SOCPA Adopts Amendments on Public Interest Entities Definition
SOCPA has adopted the amendments made by the International Ethics Standards Board for Accountants (IESBA) concerning the definition of Public Interest Entities (PIEs) in the International Code of Ethics for Professional Accountants.
These changes are part of a broader project by the International Federation of Accountants (IFAC) to provide more clarity to concepts such as "Public Interest Entities", "Entities of Significant Public Interest", and "Listed Entities" on a recognized market. The goal is to update the definitions and explanations to align with developments in financial markets and tools, ensuring a consistent understanding of these concepts within international standards. These amendments make the PIEs concepts in the International Code more consistent with the definitions and explanations provided in international auditing standards, promoting a consistent understanding of entities subject to different ethical requirements due to their nature as PIEs.

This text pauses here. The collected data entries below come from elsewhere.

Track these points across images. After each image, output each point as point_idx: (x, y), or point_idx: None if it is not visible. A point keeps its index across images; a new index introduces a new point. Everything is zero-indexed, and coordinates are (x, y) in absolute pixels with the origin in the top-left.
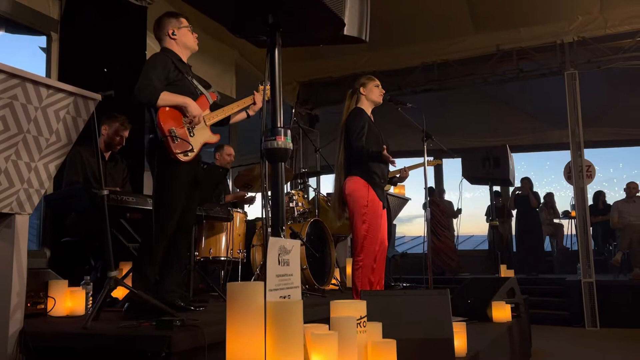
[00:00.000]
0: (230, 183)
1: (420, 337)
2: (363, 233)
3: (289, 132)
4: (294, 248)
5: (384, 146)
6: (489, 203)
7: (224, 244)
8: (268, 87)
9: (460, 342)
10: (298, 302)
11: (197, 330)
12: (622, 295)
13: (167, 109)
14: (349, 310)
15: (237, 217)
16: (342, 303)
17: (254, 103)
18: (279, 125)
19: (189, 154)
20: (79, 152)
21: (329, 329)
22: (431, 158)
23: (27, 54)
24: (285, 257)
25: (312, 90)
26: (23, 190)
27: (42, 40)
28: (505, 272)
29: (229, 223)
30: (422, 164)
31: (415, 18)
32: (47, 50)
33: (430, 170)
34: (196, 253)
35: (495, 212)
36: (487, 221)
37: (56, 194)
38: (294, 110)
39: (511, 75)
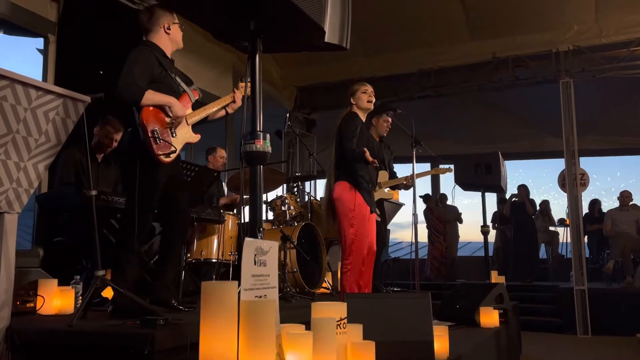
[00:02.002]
0: (224, 186)
1: (401, 340)
2: (351, 236)
3: (267, 135)
4: (272, 249)
5: (365, 149)
6: (492, 210)
7: (215, 246)
8: (249, 83)
9: (441, 345)
10: (271, 302)
11: (180, 329)
12: (614, 303)
13: (151, 108)
14: (330, 311)
15: (229, 219)
16: (323, 304)
17: (234, 101)
18: (258, 129)
19: (171, 155)
20: (72, 153)
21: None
22: (446, 166)
23: (24, 55)
24: (262, 257)
25: (309, 95)
26: (12, 189)
27: (39, 42)
28: (496, 278)
29: (220, 225)
30: (429, 172)
31: (412, 25)
32: (44, 52)
33: (427, 177)
34: (188, 255)
35: (499, 218)
36: (492, 228)
37: (48, 194)
38: (288, 115)
39: (507, 82)
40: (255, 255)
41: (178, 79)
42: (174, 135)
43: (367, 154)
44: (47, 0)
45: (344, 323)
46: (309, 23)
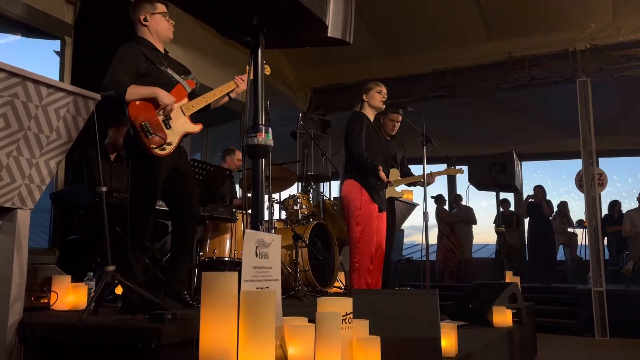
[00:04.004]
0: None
1: (407, 336)
2: (357, 235)
3: (270, 129)
4: (274, 242)
5: (379, 167)
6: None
7: (228, 245)
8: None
9: (449, 343)
10: (270, 292)
11: (187, 323)
12: (633, 305)
13: (138, 102)
14: (335, 306)
15: (242, 218)
16: (328, 299)
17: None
18: (260, 123)
19: (166, 147)
20: (85, 152)
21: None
22: (459, 167)
23: (42, 57)
24: (264, 250)
25: (324, 96)
26: (24, 185)
27: (56, 44)
28: (511, 278)
29: (233, 224)
30: (442, 172)
31: (427, 25)
32: (60, 54)
33: (443, 176)
34: (201, 253)
35: (502, 219)
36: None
37: (61, 192)
38: (300, 115)
39: (523, 82)
40: (256, 247)
41: (170, 71)
42: (168, 127)
43: (381, 171)
44: (64, 3)
45: (350, 318)
46: (311, 17)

Given that these amendments allow local regulatory bodies to define appropriate classifications for PIEs, SOCPA's Committee for Professional Ethics decided to adopt the definition in paragraph (400/17) (as per the amended Code) with a partial amendment to read as follows:
"A firm shall treat an entity as a public interest entity when it falls within any of the following categories:
1) A publicly traded entity;
2) An entity one of whose main functions is to take deposits from the public;
3) An entity one of whose main functions is to provide insurance to the public; or
4) An entity specified as such by law, regulation or professional standards to meet the purpose described in 400.10 or required by legislation to be audited under the same independence requirements applicable to a listed entity."